PONTE VEDRA BEACH, Fla. – With apologies for a couple of rather enjoyable events in the UAE, Lee Westwood is on the brink of the biggest victory of a long career that has seen him win around the world.
18 holes remain. Plus, he has to stare at Bryson DeChambeau’s biceps for over four hours on Sunday.
But Westwood has given himself a two-shot lead heading into the final round of the Players Championship. A victory in the so-called “fifth major” of golf would be as popular in the sport as in the pubs of his native Worksop, England.
In 2020, at age 47, Westwood was the oldest winner of the European Tour’s Race to Dubai. He won last year in Abu Dhabi and captured the season-ending Dubai World Championship in 2009.
He has played on 10 European Ryder Cup teams; he’s been on the winning team seven times. He has earned 23 points and being named captain is in his near future.
He never won a major championship. He never won a World Golf Championship event. It never won Europe’s flagship tournament, the BMW PGA Championship.
“Without a doubt,” he said when asked if the players would be the best in his career. “It would be the biggest tournament I have ever won.”
There is some irony in all this. A decade ago, Westwood skipped players – it was ranked number one in the world at the time. He was not a member of the PGA Tour at the time, but played primarily on the European Tour. It was seen then as a slight to the PGA Tour, skipping its main event because it did not want to travel to the United States for a single tournament.
That was a different time. And now, Westwood is in a different place.
“I don’t like to compare Lee Westwood of 10 or 20 years ago to Lee Westwood of today,” he said Saturday after a third-round 68 at TPC Sawgrass saw him take a 2-shot lead over DeChambeau. and a 3-shot lead over Justin Thomas and Doug Ghim.
“I’m certainly having as much fun on the golf course as ever. That is probably helping me play great golf.”
A week ago, he led DeChambeau to the 18th hole at the Bay Hill Club, finally coming up short when the longtime US Open champion drained a nervous putt for a 1-stroke victory at the Arnold Palmer Invitational.
The 20-year age difference or the considerable difference in length from the tee compared to DeChambeau didn’t bother Westwood. You have emphasized that you simply enjoy the process and are not so focused on the results.
“I think Helen is a big part of this,” DeChambeau said, referring to Westwood’s caddy and fiancée, Helen Storey. “She keeps him steady and level-headed. She’s a rock. She keeps her mind focused on the right things. She’s been amazing to him. And that’s one of his secret weapons, I think.”
Storey has been his caddy almost full time since 2018 (he has occasionally used his son, Sam) and the partnership has produced good results. Westwood is now ranked 31st in the world, the highest since 2014.

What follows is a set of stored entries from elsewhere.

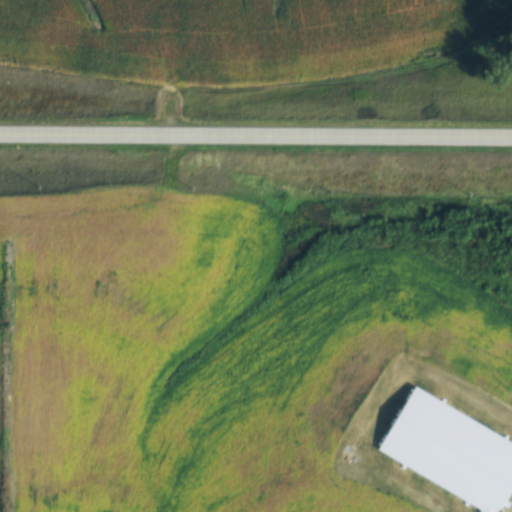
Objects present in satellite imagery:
road: (256, 136)
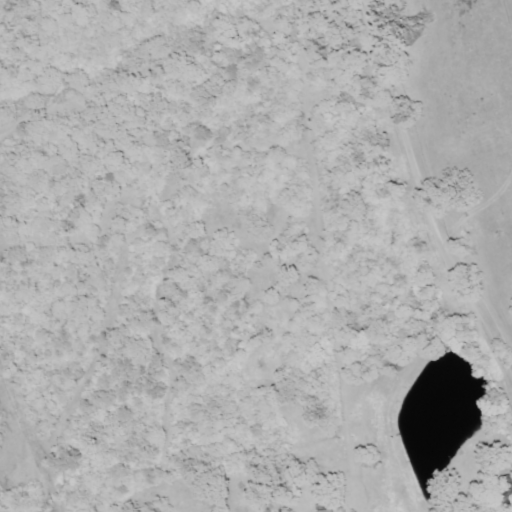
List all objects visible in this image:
road: (420, 194)
building: (336, 510)
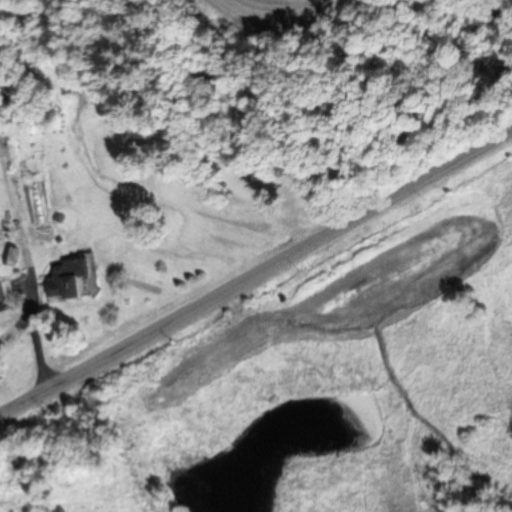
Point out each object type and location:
road: (257, 274)
building: (69, 279)
building: (7, 291)
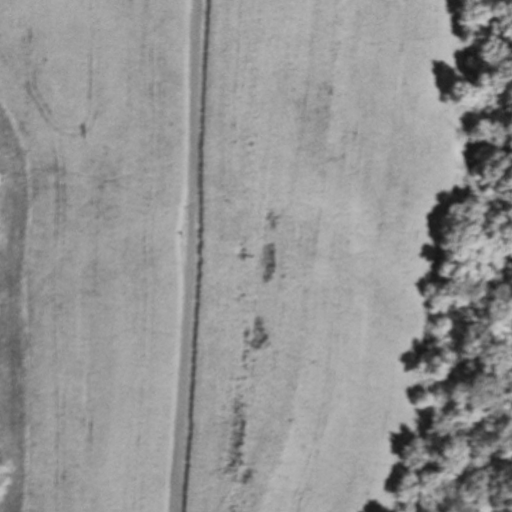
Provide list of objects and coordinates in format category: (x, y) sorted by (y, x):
road: (186, 256)
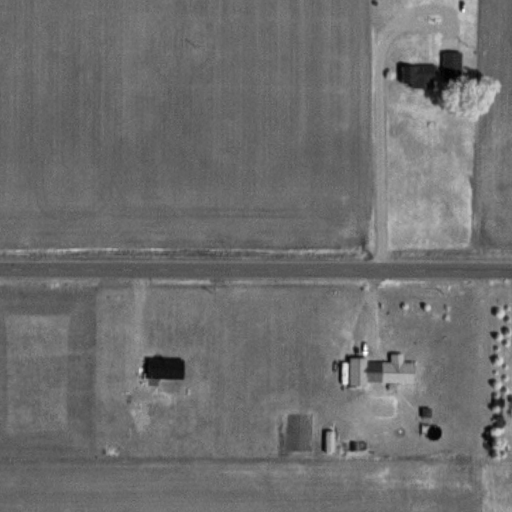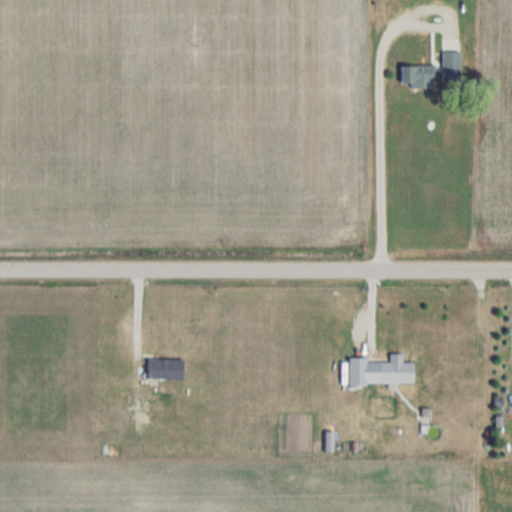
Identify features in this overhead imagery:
building: (451, 62)
building: (418, 74)
road: (376, 84)
road: (255, 272)
building: (165, 368)
building: (397, 371)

“I think at my stage in my career there is not much a caddy can tell me,” he said. “But obviously Helen puts me in a great mood. Psychologically, she can help me and say the things I need to hear. She helps me in that regard a lot.”
Westwood remained patient Saturday after making nine consecutive pairs to start the round. Then he birdied holes 10, 12, 16 and 17. He had no ghosts and enters another Sunday on center stage. The big stage, however, is where the problems lie.
He has 25 victories on the European Tour, ranking eighth. He has 44 professional victories. But he’s also never won a Major despite nine top-10 finishes, including 12 top-5 finishes.
In 2008, when Tiger Woods, with a broken leg, made a birdie putt on the 72nd hole to force a playoff with Rocco Mediate, Westwood was the forgotten character in all of that. He missed a putt just before Woods rolled his that would have landed Westwood in Monday’s playoff. In 2009, when 59-year-old Tom Watson came close to winning the Open before losing on extra holes to Stewart Cink, it was Westwood who missed the playoff by just one shot. In 2010, when Phil Mickelson landed his memorable shot through the trees at 13 en route to a Masters victory, it was Westwood who finished second.
Westwood wouldn’t go so far as to say that winning on Sunday would be the equivalent of winning a major.
“This is such a prestigious title and a great tournament to win,” he said.
However, at 47 she would be incredibly sweet.